君をひたすら傷つけて
 デザイナーがデザイン画を起こして、いくつもの作業を繰り返してドレスは出来上がる。里桜ちゃんは仕事をしながらだから、きっと、都内でないと身動きは出来ないだろう。それにシルクの生地もレースもオーガンジーも専門なら心配はないだろう。

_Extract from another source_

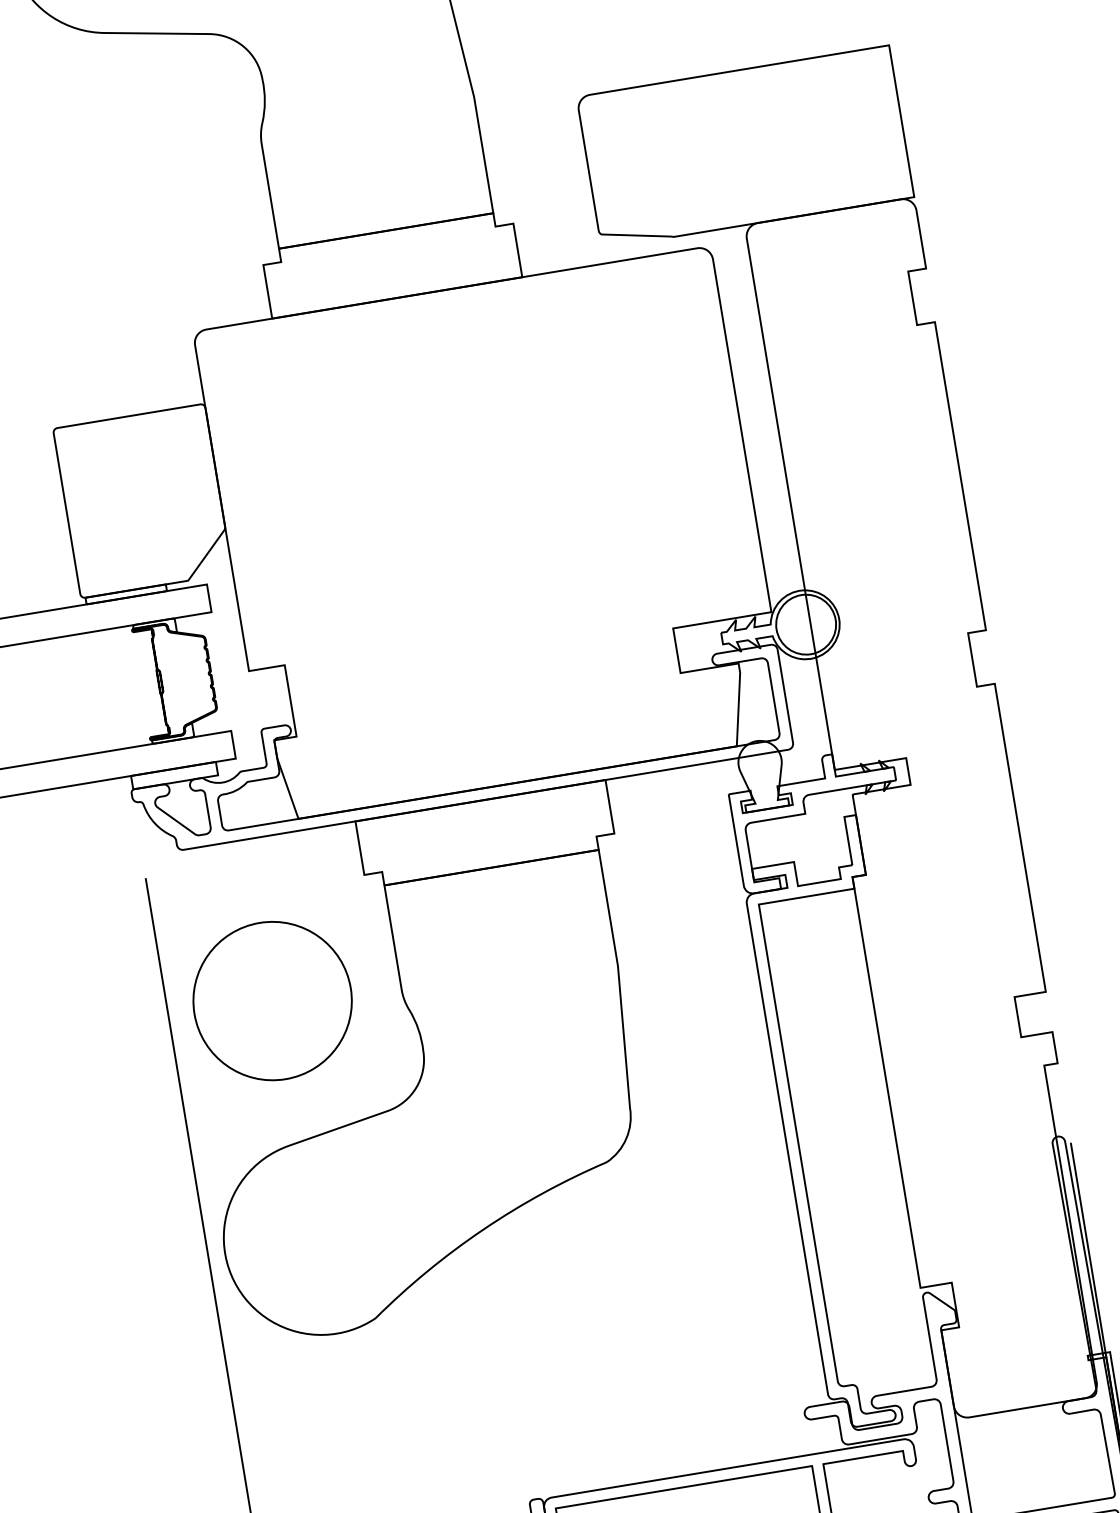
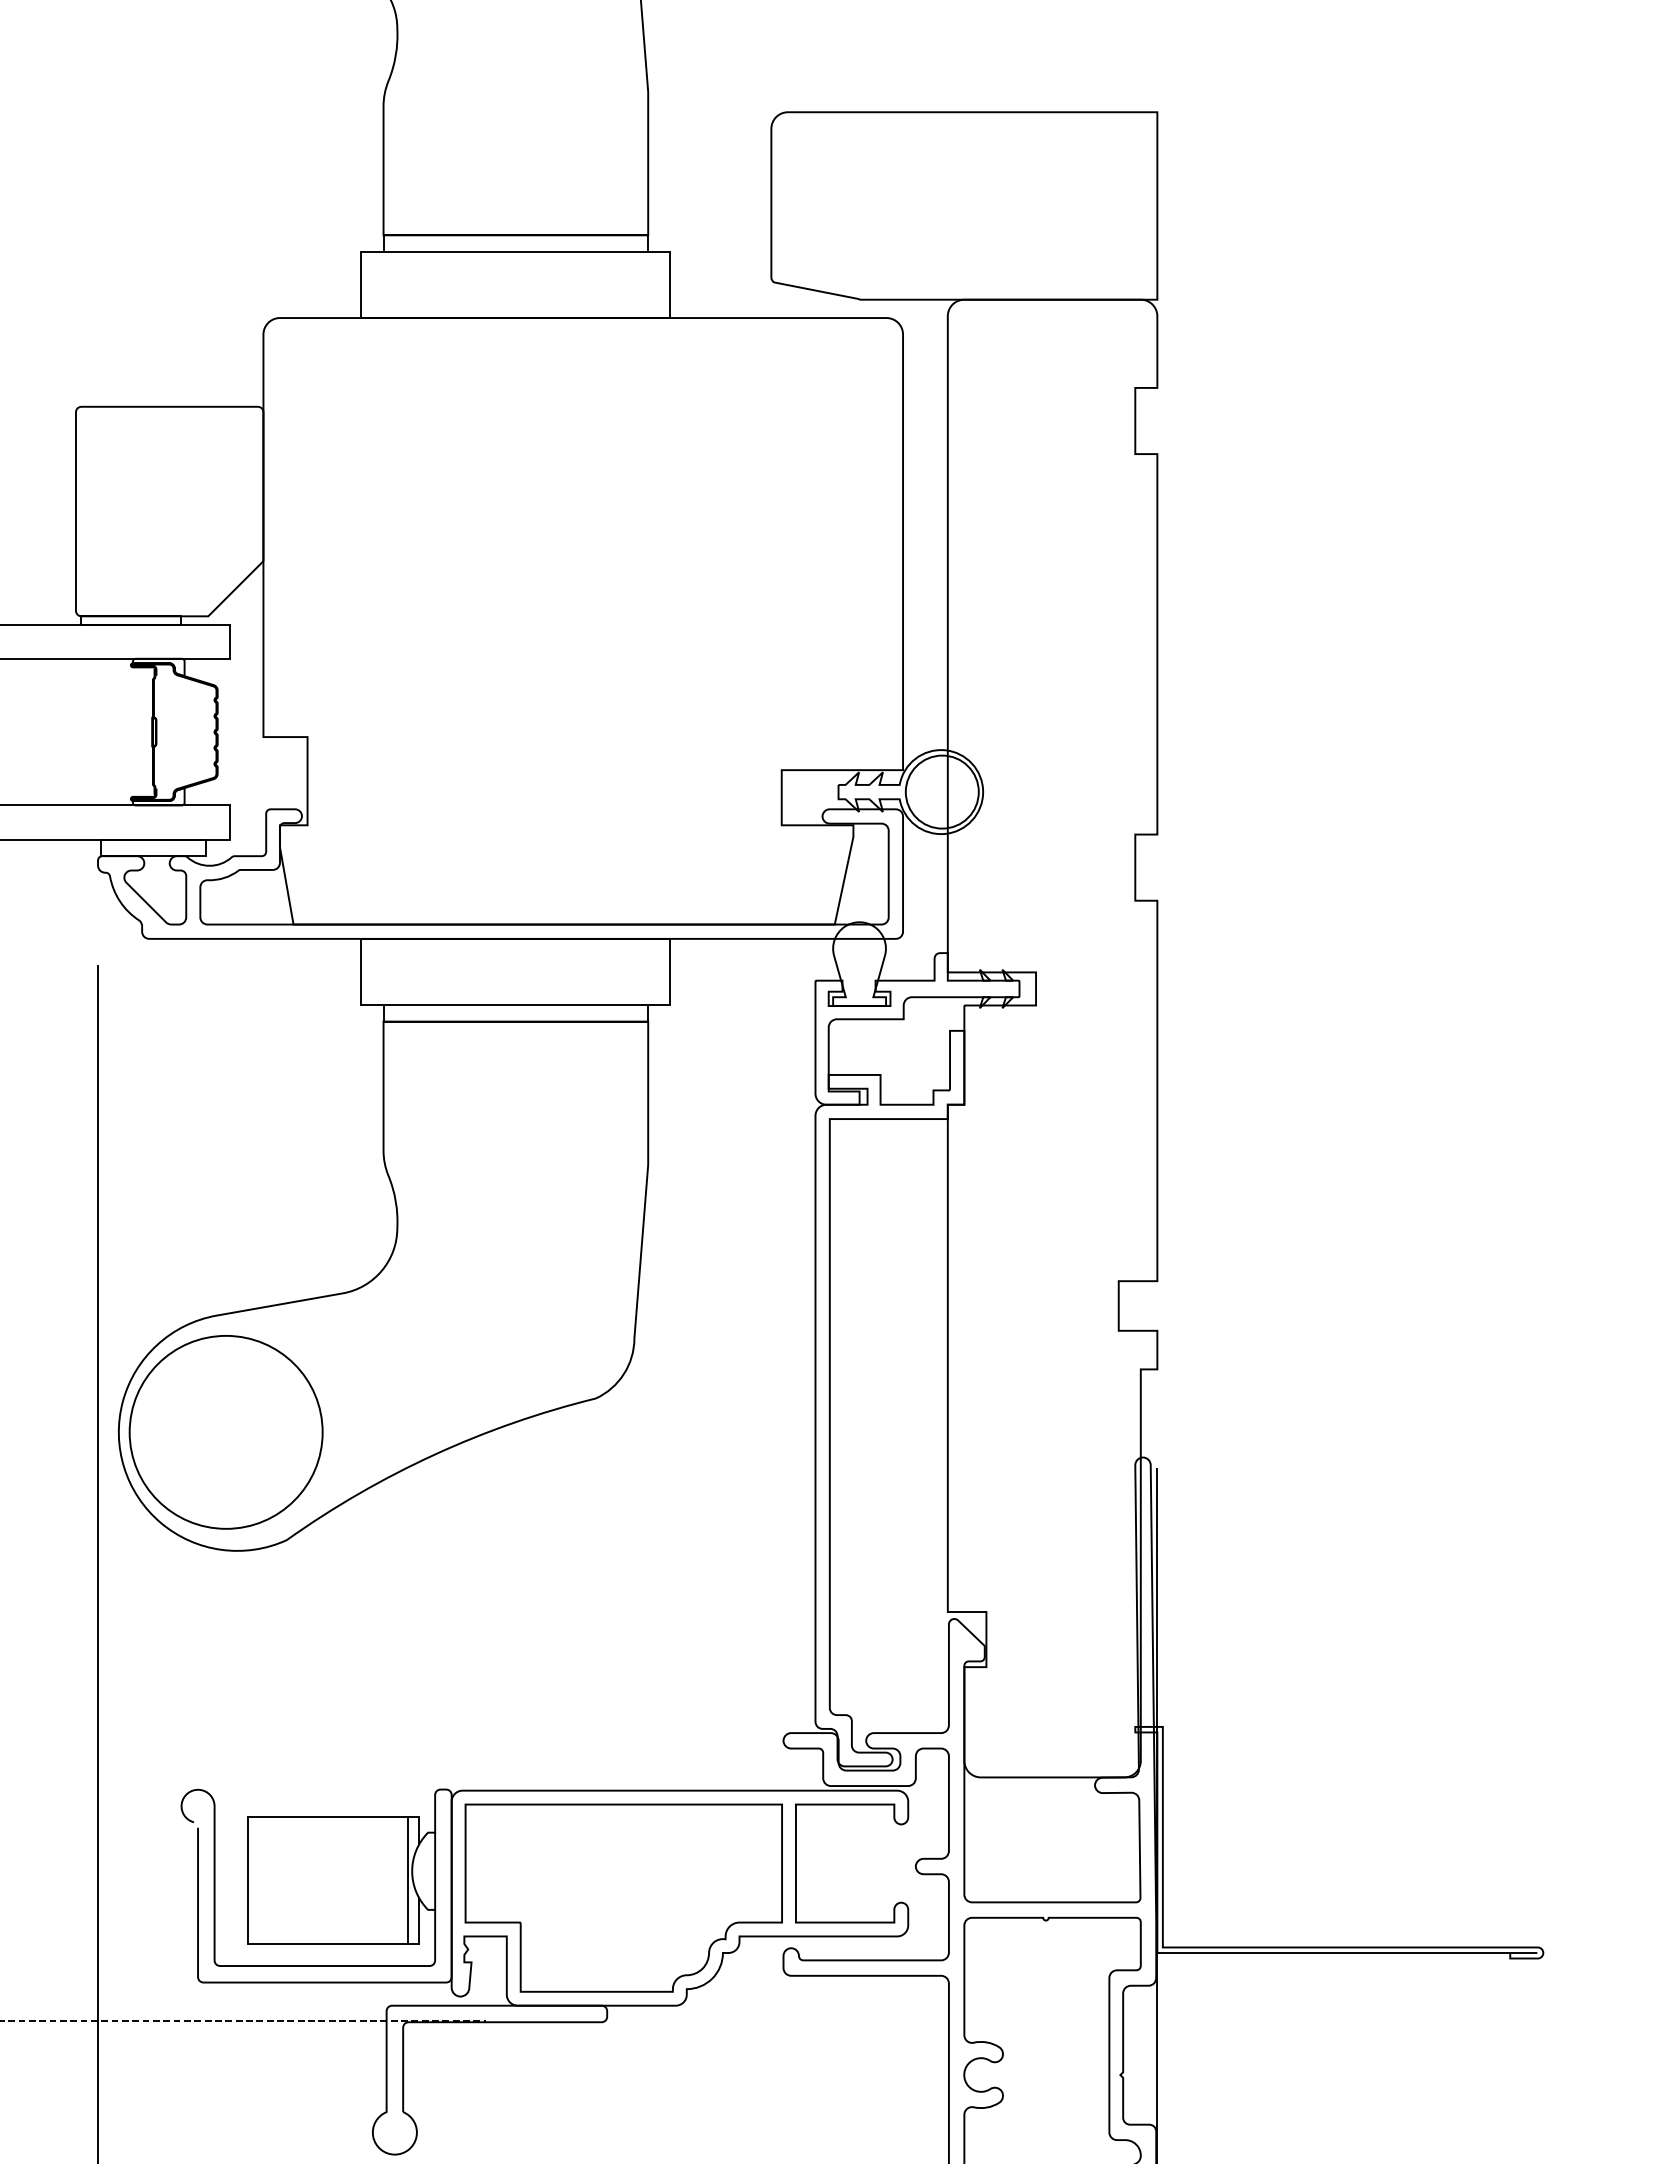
line: (388, 244) -> (515, 251), added
line: (489, 854) -> (515, 1005), added
circle: (272, 1001) -> (225, 1432), moved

「ドレスなら、雅は阿部雅人と知り合いでしょ。この間、スタジオで話していたでしょ。彼は雅が頼めば、篠崎さんの思い通りにドレスを作ってくれるんじゃない??」

「そうかな?」

「篠崎さんがいいと言ったら、阿部雅人に頼めばいいでしょ。ダメならまた別のデザイナーを探すしかないでしょ。頼むにしろ、頼まないにしろ、急がないと」

「わかった。高取さんに連絡してみる」


 お兄ちゃんに連絡して、里桜ちゃんのドレスのデザイナーが阿部くんでよければ、阿部くんに連絡しようと思った。携帯を取り出し、お兄ちゃんに電話を掛けると、待っていてくれたのか、すぐに電話に出てくれた。

『雅。悪いな』

『それはいいけど、私の大学の同級生にデザイナーの阿部雅人がいるの。彼のこと知っている?』

『いや。知らない。でも、雅が見て、いいデザイナーなら依頼して貰えないか??』

『篠崎さんに聞かなくていいの??』

『ああ。海も雅に一任するらしい』

 一任するって言われ、私は責任重大だと思った。でも、期間がこれだけ短いとなると、知り合いの方が融通が利くとは思う。